Çaresiz, TRT Erzurum Bölge Müdürlüğü’nün misafirhanesine yerleşip, ertesi günkü uçağı bekliyoruz.

Sabah uyandığımızda havanın parçalı bulutlu olduğunu görünce, gözlerimiz ışıldıyor. Toparlanıp tekrar havaalanının yolunu tutuyoruz.

Yetkililer uçağın yolda olduğunu söylediklerinde, yılbaşını evlerimizde geçireceğimizi düşünerek sevincimiz katlanıyor.

Ama aksilik bu ya, uçak tam alçalmaya geçecekken yoğun bir bulut tabakası gelip adeta Erzurum’un ve havaalanının üzerine çöküyor.

Pilot da hiç riske girmeden iki tur atıp dönüyor!..

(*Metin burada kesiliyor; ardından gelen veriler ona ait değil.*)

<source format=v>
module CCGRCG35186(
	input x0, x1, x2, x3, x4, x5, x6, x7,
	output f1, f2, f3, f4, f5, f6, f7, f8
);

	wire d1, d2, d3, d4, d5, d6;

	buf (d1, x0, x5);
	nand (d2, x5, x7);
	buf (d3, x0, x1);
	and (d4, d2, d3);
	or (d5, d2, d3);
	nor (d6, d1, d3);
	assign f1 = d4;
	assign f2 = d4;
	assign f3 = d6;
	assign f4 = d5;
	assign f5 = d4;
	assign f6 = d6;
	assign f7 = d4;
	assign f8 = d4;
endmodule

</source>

Böylece hayatlarımızın en ilginç yılbaşı gecelerinden birini yaşamak üzere tekrar kente, TRT Bölge Müdürlüğü’ne dönüyoruz.

★★★

2017’de kaybettiğimiz Mesut Mertcan, o  tarihlerde mesleğin başındaki genç bir spiker olarak Erzurum’da görevli.

“Ağabey madem kaldınız, birlikte bir yılbaşı programı yapalım” diyor. “Tamam” diyorum, ama yanıma hiç takım elbise almamışım. “Ekrana nasıl çıkacağım?..”

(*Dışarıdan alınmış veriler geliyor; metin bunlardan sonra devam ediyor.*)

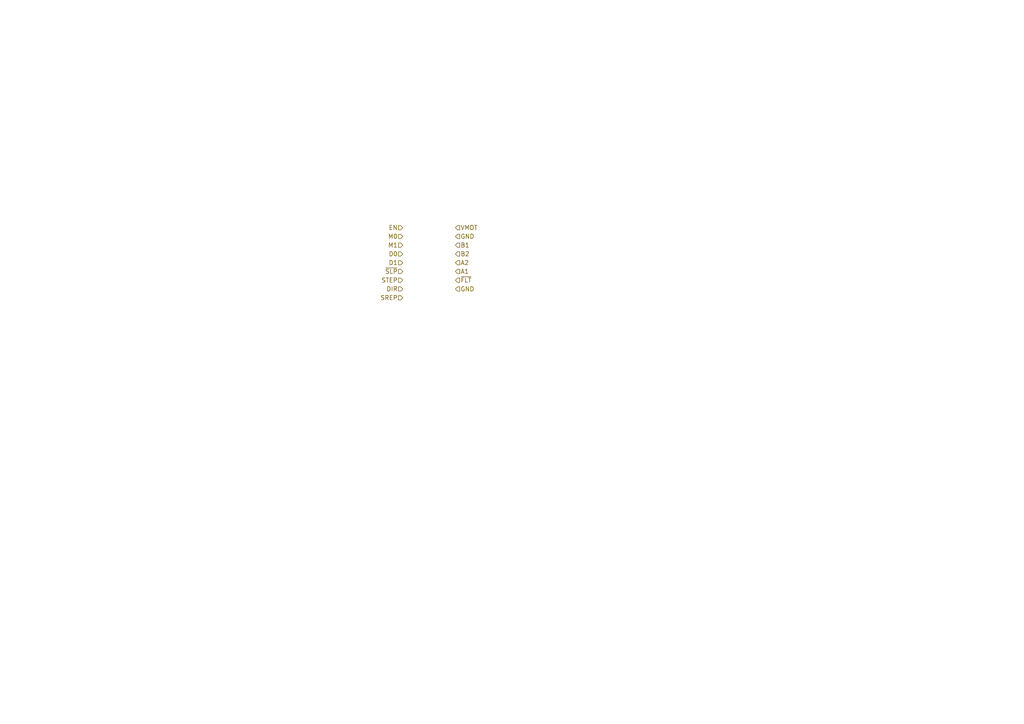
<source format=kicad_sch>
(kicad_sch (version 20230121) (generator eeschema)

  (uuid 19df4a8f-ef15-4f13-8b32-b5694ba60e4b)

  (paper "A4")

  


  (hierarchical_label "~{FLT}" (shape input) (at 132.08 81.28 0) (fields_autoplaced)
    (effects (font (size 1.27 1.27)) (justify left))
    (uuid 08db4e29-90d1-4b89-80d3-2abccba18852)
  )
  (hierarchical_label "GND" (shape input) (at 132.08 68.58 0) (fields_autoplaced)
    (effects (font (size 1.27 1.27)) (justify left))
    (uuid 12b00dff-c2aa-40ca-9ef9-f1e0b82777be)
  )
  (hierarchical_label "M0" (shape input) (at 116.84 68.58 180) (fields_autoplaced)
    (effects (font (size 1.27 1.27)) (justify right))
    (uuid 198b669b-77e0-4ec0-a46a-fb2794569be1)
  )
  (hierarchical_label "A1" (shape input) (at 132.08 78.74 0) (fields_autoplaced)
    (effects (font (size 1.27 1.27)) (justify left))
    (uuid 3a3b6bc7-1fb4-464b-941e-a2f3a06a10dc)
  )
  (hierarchical_label "DIR" (shape input) (at 116.84 83.82 180) (fields_autoplaced)
    (effects (font (size 1.27 1.27)) (justify right))
    (uuid 483f6906-10c5-43f2-accb-cba3b3d1fa89)
  )
  (hierarchical_label "STEP" (shape input) (at 116.84 81.28 180) (fields_autoplaced)
    (effects (font (size 1.27 1.27)) (justify right))
    (uuid 5f48ae11-32a8-4f4d-a847-730d1f83219b)
  )
  (hierarchical_label "M1" (shape input) (at 116.84 71.12 180) (fields_autoplaced)
    (effects (font (size 1.27 1.27)) (justify right))
    (uuid 63d176f1-616e-4b5c-ac48-7a8d9b31fff2)
  )
  (hierarchical_label "GND" (shape input) (at 132.08 83.82 0) (fields_autoplaced)
    (effects (font (size 1.27 1.27)) (justify left))
    (uuid 6456439a-7be2-4c8b-bd55-ad359a52b39e)
  )
  (hierarchical_label "SREP" (shape input) (at 116.84 86.36 180) (fields_autoplaced)
    (effects (font (size 1.27 1.27)) (justify right))
    (uuid 6e562f10-be56-41cf-be8e-8ec6126b379b)
  )
  (hierarchical_label "EN" (shape input) (at 116.84 66.04 180) (fields_autoplaced)
    (effects (font (size 1.27 1.27)) (justify right))
    (uuid 77e410f1-87b0-43cc-bd50-a16f819c5bbe)
  )
  (hierarchical_label "A2" (shape input) (at 132.08 76.2 0) (fields_autoplaced)
    (effects (font (size 1.27 1.27)) (justify left))
    (uuid 7f42a5e9-4743-42cf-a862-d2b858121cbd)
  )
  (hierarchical_label "D1" (shape input) (at 116.84 76.2 180) (fields_autoplaced)
    (effects (font (size 1.27 1.27)) (justify right))
    (uuid 8099ae4c-ae28-4eb1-946b-fee8d354c009)
  )
  (hierarchical_label "~{SLP}" (shape input) (at 116.84 78.74 180) (fields_autoplaced)
    (effects (font (size 1.27 1.27)) (justify right))
    (uuid 8148cc71-6007-41cc-999c-a79e7cf3c652)
  )
  (hierarchical_label "B1" (shape input) (at 132.08 71.12 0) (fields_autoplaced)
    (effects (font (size 1.27 1.27)) (justify left))
    (uuid 8677b3df-4d0f-4ba7-9a5a-1c1d013c4b81)
  )
  (hierarchical_label "B2" (shape input) (at 132.08 73.66 0) (fields_autoplaced)
    (effects (font (size 1.27 1.27)) (justify left))
    (uuid 96d71734-4bc5-4b0a-b048-1c8f480d5b88)
  )
  (hierarchical_label "VMOT" (shape input) (at 132.08 66.04 0) (fields_autoplaced)
    (effects (font (size 1.27 1.27)) (justify left))
    (uuid cff49dd3-f0fb-44b8-ac48-76531f434a44)
  )
  (hierarchical_label "D0" (shape input) (at 116.84 73.66 180) (fields_autoplaced)
    (effects (font (size 1.27 1.27)) (justify right))
    (uuid d3008e1c-339e-4679-a42c-08953bb9bd79)
  )
)

</source>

Mesut “Kolayı var” deyip beni çarşıya götürüyor. Bir giysi mağazasından parasını ödeyip, bir geceliğine  ceket, gömlek ve kravat alıyorum!..

★★★

O akşam Mesut kardeşimle yerel sanatçıların da katıldığı, telefonların kilitlendiği, unutulmaz bir programa imza atıyoruz.

İlerleyen saatlerde konuksever Erzurumlular, yılbaşı kutlaması için evlerinde pişirdikleri yemekleri getirip bize ikram etme yarışına girişiyorlar. Kısa süre içinde çok zengin bir açık büfeye sahip oluyoruz.

Hatta eğlence yerlerinden “Program bittikten sonra gelin biz sizi eğlendirelim” şeklinde davetler alıyoruz.

Uzatmayayım, ancak dördüncü günde uçak gelebiliyor ve Erzurum maceramız sona eriyor.

Duayen gazeteci Uğur Dündar, ünlü spiker Mesut Mercan’ı, Adana’da kaldığı huzurevinde ziyaret etmişti.


★★★

Bu yılbaşı anısını yıllar sonra neden paylaştığıma gelince…

Mesut Mertcan, TRT tarihinin gördüğü en etkileyici seslerden biriydi. 12 Eylül darbesini Türkiye’ye duyuran bildiriyi de o okumuştu.

Ölümünden kısa süre önce, televizyon programım için gittiğimiz Adana’da, bir huzurevinde kaldığını öğrenince Atilla Köprülüoğlu ve avukat Murat Ergün kardeşlerimle birlikte koşup yanına gitmiştik.

Sağlığı bozulmuş, çok zayıflayıp çökmüş ve tekerlekli sandalyede yaşamını sürdürmek zorunda kalmıştı.

Maddi yardıma ihtiyacı vardı.

Bunu sağlamak amacıyla kendisine bir gece düzenleyebilmek için Atilla ile çok uğraştık, ancak katlıma sözü verenler sonradan caydılar!.. TRT de sahip çıkmayınca, maalesef yokluk içinde yitip gitti.